++++ DATA SECTION

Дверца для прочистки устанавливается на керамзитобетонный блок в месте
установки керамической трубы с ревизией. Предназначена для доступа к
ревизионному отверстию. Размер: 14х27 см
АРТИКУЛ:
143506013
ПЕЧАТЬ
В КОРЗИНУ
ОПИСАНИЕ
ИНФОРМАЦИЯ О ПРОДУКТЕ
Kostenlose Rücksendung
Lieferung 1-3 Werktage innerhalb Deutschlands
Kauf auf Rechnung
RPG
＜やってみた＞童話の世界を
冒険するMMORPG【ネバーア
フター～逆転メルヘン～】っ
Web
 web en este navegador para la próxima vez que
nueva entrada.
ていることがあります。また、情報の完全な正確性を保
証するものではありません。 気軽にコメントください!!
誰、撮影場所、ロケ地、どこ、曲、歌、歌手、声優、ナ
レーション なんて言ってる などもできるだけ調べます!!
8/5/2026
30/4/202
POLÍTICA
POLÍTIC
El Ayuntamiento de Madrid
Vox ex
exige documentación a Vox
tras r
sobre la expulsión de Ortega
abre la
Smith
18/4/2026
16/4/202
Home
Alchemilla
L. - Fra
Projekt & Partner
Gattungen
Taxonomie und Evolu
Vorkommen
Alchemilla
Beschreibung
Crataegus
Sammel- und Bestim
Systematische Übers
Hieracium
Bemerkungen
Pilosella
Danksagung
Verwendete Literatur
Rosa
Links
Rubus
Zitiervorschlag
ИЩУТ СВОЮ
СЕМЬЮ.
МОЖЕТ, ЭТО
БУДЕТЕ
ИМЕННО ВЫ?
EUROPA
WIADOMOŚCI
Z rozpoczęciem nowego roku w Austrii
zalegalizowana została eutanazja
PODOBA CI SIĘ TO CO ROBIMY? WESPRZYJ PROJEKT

++++++++

_JOB ITEM_
Only the last part of the entries above is needed: please copy the line with "sobre la expulsión de Ortega" and each line after it exactly.

_RESPONSE AREA_
sobre la expulsión de Ortega
abre la
Smith
18/4/2026
16/4/202
Home
Alchemilla
L. - Fra
Projekt & Partner
Gattungen
Taxonomie und Evolu
Vorkommen
Alchemilla
Beschreibung
Crataegus
Sammel- und Bestim
Systematische Übers
Hieracium
Bemerkungen
Pilosella
Danksagung
Verwendete Literatur
Rosa
Links
Rubus
Zitiervorschlag
ИЩУТ СВОЮ
СЕМЬЮ.
МОЖЕТ, ЭТО
БУДЕТЕ
ИМЕННО ВЫ?
EUROPA
WIADOMOŚCI
Z rozpoczęciem nowego roku w Austrii
zalegalizowana została eutanazja
PODOBA CI SIĘ TO CO ROBIMY? WESPRZYJ PROJEKT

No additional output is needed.